Oral health-related quality of life was significantly associated with the type of prosthetic restoration -- decreasing in order from those with a fixed denture prosthesis to those with removable partial denture -- and complete dentures, as well as edentulism without teeth replacement, the researchers found. Lower numbers of natural teeth and greater amounts of dental treatment needed, as measured by the ROAG, significantly reduced oral health-related quality of life, they reported.
Among the 137 study participants who wore dentures (81%), the researchers found a greater need for denture-related treatment that was significantly related to lower GOHAI score. Additionally, edentulous subjects without prosthetic restorations had a 6.5-fold greater risk of extremely compromised oral health-related quality of life (GOHAI score of less than 50). Having fewer than five natural teeth doubled the risk of low oral health-related quality of life.
The oral health-related quality of life found in this study was substantially lower than in previous studies of community-dwelling elderly people, the authors wrote. Part of the reason for this could be that the nursing home residents were provided with extensive prosthetic restorations, which can produce functional and aesthetic compromises.
"With increasing number of natural teeth and the presence of fixed denture prosthesis, higher oral health-related quality of life was observed," the authors wrote.

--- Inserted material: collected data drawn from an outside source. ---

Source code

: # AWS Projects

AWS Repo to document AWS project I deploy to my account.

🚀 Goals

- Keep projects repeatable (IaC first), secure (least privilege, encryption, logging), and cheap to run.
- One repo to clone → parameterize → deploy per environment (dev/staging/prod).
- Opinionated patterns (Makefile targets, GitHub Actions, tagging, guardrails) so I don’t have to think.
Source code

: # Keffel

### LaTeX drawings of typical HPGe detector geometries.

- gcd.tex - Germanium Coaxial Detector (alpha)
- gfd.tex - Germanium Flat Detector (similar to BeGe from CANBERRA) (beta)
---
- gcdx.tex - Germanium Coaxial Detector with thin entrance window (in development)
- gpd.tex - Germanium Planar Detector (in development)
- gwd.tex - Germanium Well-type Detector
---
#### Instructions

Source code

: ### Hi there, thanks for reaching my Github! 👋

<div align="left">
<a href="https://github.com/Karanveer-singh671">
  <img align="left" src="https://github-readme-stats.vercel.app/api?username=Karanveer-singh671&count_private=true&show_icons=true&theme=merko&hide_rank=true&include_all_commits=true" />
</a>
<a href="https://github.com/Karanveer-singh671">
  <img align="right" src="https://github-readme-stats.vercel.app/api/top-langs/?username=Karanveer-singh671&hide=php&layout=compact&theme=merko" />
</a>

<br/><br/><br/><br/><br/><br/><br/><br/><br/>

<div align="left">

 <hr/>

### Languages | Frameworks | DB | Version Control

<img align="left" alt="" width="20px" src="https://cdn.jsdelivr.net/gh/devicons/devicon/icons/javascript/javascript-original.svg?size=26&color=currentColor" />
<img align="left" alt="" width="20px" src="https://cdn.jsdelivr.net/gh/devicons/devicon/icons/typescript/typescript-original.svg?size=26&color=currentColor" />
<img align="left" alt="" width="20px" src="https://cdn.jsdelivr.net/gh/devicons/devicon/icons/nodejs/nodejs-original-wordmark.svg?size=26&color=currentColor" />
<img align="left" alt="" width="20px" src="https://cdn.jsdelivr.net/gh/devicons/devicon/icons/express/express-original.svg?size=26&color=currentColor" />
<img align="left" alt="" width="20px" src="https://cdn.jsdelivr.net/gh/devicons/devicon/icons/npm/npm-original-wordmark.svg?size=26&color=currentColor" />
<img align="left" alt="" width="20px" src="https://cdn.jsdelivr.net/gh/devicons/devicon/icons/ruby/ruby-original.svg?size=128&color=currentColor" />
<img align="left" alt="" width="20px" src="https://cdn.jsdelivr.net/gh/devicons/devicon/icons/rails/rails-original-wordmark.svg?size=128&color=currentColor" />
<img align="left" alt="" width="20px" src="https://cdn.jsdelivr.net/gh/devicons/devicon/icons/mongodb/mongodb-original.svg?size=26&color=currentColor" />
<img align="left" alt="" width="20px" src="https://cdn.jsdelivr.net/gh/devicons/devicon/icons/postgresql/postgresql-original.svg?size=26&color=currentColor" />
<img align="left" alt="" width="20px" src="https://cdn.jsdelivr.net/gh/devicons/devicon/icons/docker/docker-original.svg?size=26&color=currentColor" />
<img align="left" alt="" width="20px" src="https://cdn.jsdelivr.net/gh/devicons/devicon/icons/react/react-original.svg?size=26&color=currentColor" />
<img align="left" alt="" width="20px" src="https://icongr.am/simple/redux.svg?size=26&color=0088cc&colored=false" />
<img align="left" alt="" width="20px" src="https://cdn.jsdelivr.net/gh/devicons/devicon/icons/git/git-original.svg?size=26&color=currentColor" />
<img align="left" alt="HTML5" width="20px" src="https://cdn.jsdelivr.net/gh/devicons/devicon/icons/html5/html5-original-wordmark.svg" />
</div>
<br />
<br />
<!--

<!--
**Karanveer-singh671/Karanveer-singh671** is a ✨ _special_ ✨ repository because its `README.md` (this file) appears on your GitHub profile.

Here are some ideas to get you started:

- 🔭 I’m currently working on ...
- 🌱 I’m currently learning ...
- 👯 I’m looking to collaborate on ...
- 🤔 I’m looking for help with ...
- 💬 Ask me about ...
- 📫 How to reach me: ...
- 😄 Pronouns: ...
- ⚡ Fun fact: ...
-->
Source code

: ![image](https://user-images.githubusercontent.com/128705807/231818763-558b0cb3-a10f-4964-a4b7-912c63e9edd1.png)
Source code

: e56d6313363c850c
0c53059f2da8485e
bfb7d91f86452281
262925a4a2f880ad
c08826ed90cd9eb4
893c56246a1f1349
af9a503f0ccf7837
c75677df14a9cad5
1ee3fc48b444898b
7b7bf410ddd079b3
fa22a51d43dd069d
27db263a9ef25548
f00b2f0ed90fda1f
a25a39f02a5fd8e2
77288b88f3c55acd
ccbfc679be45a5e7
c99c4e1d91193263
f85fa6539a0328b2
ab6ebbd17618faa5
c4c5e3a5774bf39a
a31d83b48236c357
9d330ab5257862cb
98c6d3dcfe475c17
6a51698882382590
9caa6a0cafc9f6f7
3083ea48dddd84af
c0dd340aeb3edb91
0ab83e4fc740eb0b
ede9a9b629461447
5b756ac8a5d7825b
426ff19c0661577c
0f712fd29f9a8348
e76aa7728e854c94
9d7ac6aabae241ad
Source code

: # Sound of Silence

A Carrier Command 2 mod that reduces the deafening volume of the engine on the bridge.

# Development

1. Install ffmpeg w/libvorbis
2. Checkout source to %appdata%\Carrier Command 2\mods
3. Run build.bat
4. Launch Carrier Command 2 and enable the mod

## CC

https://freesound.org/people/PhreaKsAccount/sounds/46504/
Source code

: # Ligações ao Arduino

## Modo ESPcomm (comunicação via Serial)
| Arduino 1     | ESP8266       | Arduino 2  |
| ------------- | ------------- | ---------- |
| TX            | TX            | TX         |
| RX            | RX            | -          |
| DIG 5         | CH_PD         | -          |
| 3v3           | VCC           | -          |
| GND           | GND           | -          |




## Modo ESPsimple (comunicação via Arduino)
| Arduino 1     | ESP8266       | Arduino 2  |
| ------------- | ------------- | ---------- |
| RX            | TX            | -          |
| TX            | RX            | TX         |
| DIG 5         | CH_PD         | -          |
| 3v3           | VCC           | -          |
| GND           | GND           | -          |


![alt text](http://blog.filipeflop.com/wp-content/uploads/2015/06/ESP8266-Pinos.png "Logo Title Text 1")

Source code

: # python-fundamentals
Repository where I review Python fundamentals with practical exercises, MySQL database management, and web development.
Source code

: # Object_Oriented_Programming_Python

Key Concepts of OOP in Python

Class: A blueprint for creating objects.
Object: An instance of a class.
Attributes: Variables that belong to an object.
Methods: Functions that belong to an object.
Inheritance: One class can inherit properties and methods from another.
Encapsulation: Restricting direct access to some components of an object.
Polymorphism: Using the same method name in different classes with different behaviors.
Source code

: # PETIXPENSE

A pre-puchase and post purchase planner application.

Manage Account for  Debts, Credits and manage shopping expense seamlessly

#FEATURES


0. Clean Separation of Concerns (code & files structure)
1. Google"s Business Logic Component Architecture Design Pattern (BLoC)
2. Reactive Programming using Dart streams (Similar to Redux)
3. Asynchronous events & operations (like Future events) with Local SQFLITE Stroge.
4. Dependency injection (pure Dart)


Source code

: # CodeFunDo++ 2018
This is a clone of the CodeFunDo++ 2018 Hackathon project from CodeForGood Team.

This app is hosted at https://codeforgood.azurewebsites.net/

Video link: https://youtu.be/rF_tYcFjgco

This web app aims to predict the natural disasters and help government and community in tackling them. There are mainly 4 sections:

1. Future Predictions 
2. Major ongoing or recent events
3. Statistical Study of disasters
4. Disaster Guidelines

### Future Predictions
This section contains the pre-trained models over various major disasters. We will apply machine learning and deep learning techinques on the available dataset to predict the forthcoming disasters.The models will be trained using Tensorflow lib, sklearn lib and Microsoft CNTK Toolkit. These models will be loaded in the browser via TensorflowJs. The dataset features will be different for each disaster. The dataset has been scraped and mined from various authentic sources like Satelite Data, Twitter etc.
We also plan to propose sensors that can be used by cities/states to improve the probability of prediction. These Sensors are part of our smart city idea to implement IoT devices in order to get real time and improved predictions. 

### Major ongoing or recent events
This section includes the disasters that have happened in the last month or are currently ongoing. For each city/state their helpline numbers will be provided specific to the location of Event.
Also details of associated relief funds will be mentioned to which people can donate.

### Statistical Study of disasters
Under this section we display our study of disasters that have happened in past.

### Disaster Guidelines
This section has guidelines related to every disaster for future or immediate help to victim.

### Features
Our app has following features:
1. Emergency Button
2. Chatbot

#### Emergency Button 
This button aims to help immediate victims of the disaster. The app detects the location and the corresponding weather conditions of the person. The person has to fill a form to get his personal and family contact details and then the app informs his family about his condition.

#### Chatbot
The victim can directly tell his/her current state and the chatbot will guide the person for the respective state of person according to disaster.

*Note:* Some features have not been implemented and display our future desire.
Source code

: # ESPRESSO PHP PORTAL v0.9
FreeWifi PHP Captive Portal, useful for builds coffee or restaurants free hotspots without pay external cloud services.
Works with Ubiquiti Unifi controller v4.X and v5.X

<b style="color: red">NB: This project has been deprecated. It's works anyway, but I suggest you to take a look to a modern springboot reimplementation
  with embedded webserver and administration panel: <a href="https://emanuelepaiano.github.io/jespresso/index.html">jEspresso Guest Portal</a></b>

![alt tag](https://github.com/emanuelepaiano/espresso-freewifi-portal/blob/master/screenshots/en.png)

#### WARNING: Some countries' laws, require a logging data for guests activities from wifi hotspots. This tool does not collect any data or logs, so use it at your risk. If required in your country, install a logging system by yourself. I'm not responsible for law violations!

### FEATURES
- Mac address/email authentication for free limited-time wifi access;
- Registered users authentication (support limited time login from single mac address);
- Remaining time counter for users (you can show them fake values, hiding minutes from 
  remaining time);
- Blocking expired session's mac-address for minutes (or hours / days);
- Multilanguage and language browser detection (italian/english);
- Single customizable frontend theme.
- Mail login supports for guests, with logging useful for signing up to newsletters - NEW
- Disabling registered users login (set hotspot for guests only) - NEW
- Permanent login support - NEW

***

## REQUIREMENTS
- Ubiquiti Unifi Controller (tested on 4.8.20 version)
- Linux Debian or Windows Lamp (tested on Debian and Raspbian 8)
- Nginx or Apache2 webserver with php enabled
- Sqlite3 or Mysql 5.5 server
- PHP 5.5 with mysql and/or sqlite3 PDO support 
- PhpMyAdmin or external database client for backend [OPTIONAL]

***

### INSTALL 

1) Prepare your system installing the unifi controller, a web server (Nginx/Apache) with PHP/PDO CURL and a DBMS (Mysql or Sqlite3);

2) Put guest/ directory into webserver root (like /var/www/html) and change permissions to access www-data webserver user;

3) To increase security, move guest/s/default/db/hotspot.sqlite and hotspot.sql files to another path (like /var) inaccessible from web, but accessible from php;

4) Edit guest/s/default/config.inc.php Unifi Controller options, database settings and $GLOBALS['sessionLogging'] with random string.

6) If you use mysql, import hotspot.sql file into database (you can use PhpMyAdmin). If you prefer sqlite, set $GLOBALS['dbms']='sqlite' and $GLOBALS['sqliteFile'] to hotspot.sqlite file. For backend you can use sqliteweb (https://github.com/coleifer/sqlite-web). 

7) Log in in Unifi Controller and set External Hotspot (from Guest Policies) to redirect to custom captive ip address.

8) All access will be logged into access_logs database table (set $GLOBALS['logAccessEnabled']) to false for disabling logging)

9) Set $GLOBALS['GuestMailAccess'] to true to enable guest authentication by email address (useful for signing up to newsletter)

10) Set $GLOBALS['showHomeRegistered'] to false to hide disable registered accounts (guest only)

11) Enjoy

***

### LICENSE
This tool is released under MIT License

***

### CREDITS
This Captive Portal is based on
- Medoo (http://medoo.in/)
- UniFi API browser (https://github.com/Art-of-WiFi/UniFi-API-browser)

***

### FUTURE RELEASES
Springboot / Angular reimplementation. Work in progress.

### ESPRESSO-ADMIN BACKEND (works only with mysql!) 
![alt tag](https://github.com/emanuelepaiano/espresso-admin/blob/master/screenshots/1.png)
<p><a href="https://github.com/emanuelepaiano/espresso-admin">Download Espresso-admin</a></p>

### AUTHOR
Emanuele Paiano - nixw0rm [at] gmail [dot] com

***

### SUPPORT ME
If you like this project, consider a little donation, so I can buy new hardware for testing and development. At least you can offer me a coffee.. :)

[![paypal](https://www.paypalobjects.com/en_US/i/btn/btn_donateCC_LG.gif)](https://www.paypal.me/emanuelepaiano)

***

They noted how reduced masticatory ability can affect food selection and that eating can be an important social event. Additionally, poorly fitting and less retentive dentures are associated with reduced chewing efficacy, while poor denture condition can result in psychological and social problems and affect oral health-related quality of life.
Don't bite off too much
The authors noted some reasons to view the study's results with caution. Forty percent of the initial study population dropped out. Some individuals may have participated because they had acute dental problems, and participants overall may have been more interested in their health than those who did not participate. The medical, psychological, and dental exams took around two hours, which was a concern for many individuals. Additionally, oral health self-assessment by elderly subjects with dementia may not be accurate and could underestimate oral health problems.
Periodic monitoring of oral health in nursing home residents, particularly since measurement of oral health-related quality of life might not be accurate in people with cognitive impairment, and frequent visits by dentists to nursing homes would help prevent oral health deterioration, the authors wrote.
"Prevention of tooth loss at an early stage and denture-related treatments (adjustment of dentures) seem to be important to maintain high oral health-related quality of life among the aged nursing home populations," they concluded.